====== DATA FOR THIS TASK
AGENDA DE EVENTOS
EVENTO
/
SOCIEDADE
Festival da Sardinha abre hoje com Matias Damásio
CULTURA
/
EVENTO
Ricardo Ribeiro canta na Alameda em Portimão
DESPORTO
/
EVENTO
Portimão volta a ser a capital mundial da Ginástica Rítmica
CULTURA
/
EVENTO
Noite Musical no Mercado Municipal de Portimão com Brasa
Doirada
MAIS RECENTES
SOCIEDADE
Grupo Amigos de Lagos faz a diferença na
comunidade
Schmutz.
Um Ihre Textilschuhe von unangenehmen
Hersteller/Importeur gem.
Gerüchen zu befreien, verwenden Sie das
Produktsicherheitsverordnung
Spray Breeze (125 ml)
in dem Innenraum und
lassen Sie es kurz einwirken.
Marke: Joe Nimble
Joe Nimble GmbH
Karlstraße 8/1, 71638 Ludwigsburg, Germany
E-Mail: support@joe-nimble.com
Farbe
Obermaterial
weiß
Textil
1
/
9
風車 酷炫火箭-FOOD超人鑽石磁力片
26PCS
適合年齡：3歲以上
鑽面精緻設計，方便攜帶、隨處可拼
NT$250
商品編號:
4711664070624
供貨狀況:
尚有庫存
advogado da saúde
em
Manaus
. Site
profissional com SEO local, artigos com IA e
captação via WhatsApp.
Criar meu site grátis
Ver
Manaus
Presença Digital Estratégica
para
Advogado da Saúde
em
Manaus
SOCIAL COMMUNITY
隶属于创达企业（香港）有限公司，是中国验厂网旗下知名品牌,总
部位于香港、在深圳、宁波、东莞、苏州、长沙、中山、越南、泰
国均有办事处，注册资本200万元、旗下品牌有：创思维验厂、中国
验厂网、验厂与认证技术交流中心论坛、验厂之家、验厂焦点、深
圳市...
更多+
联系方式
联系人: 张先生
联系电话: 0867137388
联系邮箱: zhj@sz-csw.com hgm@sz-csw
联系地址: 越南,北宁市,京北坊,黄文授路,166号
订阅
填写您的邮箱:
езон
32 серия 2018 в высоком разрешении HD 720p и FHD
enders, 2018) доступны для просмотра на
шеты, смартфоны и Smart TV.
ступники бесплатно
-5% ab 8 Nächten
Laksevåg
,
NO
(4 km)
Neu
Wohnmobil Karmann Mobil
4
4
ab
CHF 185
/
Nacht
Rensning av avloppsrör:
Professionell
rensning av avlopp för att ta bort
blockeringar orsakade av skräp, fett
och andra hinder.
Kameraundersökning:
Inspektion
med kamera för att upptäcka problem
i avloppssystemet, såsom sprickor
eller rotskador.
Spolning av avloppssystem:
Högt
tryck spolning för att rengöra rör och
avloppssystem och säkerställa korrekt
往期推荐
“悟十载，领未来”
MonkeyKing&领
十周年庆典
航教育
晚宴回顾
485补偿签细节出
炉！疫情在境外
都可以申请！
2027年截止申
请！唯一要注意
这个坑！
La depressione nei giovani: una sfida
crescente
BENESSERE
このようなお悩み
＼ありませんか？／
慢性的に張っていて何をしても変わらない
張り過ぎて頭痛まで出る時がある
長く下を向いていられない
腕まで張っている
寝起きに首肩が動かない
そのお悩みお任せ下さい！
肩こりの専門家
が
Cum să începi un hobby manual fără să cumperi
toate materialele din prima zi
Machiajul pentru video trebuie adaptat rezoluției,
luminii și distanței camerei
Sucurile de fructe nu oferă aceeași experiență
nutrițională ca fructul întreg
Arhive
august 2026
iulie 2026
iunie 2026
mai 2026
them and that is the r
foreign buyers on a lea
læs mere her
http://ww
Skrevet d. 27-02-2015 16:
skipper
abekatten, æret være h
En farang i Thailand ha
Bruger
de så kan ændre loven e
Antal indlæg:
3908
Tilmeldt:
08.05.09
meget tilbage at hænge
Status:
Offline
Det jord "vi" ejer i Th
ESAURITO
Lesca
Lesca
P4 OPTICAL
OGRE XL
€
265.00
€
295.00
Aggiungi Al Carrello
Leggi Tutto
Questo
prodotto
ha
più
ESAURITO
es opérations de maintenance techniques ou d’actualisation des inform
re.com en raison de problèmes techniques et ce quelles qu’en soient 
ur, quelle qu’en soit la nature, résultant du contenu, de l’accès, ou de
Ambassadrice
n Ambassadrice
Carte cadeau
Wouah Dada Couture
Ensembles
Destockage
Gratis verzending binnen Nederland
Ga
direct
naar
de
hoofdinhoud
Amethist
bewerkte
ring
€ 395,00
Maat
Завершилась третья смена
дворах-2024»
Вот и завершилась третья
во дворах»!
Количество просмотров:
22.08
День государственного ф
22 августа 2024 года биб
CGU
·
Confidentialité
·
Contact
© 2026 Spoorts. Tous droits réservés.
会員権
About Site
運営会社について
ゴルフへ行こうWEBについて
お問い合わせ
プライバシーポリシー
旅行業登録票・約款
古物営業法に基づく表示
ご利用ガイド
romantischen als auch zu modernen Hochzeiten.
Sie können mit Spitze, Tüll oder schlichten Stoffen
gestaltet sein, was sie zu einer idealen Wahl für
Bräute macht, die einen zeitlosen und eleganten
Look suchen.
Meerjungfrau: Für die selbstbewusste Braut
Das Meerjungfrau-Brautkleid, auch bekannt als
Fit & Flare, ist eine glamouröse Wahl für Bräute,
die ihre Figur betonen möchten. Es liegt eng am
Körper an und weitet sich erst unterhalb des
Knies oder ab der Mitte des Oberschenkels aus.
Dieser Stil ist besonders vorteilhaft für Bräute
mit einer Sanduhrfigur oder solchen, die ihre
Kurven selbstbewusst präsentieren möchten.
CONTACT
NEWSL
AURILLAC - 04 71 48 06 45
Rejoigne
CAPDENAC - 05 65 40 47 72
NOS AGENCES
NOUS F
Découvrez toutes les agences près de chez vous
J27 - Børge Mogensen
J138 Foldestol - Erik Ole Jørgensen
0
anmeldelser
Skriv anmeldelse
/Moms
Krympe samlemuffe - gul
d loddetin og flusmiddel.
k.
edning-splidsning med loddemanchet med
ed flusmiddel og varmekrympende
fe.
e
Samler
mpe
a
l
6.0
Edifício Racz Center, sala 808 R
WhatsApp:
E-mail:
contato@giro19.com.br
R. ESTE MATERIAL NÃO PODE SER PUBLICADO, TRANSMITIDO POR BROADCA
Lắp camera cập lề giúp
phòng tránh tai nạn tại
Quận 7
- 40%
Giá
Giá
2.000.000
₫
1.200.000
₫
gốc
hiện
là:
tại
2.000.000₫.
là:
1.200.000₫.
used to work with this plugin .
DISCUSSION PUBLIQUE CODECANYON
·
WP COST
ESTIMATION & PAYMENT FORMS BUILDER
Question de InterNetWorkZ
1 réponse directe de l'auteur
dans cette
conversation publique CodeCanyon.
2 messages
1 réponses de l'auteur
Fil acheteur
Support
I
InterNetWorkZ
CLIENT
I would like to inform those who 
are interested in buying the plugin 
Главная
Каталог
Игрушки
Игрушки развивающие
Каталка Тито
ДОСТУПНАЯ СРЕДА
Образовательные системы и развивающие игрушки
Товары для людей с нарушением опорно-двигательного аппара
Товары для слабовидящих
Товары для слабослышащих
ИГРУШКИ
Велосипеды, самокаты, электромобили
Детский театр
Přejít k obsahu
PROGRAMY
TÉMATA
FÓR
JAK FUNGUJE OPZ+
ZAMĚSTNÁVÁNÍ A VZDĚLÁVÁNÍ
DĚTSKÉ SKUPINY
============
■ EXERCISE
Starting with the line that holds "SOCIAL COMMUNITY" and ending with the line that holds "toate materialele din prima zi", retype every line in the data above exactly, and nothing else.

■ OUTPUT OF THE TASK
SOCIAL COMMUNITY
隶属于创达企业（香港）有限公司，是中国验厂网旗下知名品牌,总
部位于香港、在深圳、宁波、东莞、苏州、长沙、中山、越南、泰
国均有办事处，注册资本200万元、旗下品牌有：创思维验厂、中国
验厂网、验厂与认证技术交流中心论坛、验厂之家、验厂焦点、深
圳市...
更多+
联系方式
联系人: 张先生
联系电话: 0867137388
联系邮箱: zhj@sz-csw.com hgm@sz-csw
联系地址: 越南,北宁市,京北坊,黄文授路,166号
订阅
填写您的邮箱:
езон
32 серия 2018 в высоком разрешении HD 720p и FHD
enders, 2018) доступны для просмотра на
шеты, смартфоны и Smart TV.
ступники бесплатно
-5% ab 8 Nächten
Laksevåg
,
NO
(4 km)
Neu
Wohnmobil Karmann Mobil
4
4
ab
CHF 185
/
Nacht
Rensning av avloppsrör:
Professionell
rensning av avlopp för att ta bort
blockeringar orsakade av skräp, fett
och andra hinder.
Kameraundersökning:
Inspektion
med kamera för att upptäcka problem
i avloppssystemet, såsom sprickor
eller rotskador.
Spolning av avloppssystem:
Högt
tryck spolning för att rengöra rör och
avloppssystem och säkerställa korrekt
往期推荐
“悟十载，领未来”
MonkeyKing&领
十周年庆典
航教育
晚宴回顾
485补偿签细节出
炉！疫情在境外
都可以申请！
2027年截止申
请！唯一要注意
这个坑！
La depressione nei giovani: una sfida
crescente
BENESSERE
このようなお悩み
＼ありませんか？／
慢性的に張っていて何をしても変わらない
張り過ぎて頭痛まで出る時がある
長く下を向いていられない
腕まで張っている
寝起きに首肩が動かない
そのお悩みお任せ下さい！
肩こりの専門家
が
Cum să începi un hobby manual fără să cumperi
toate materialele din prima zi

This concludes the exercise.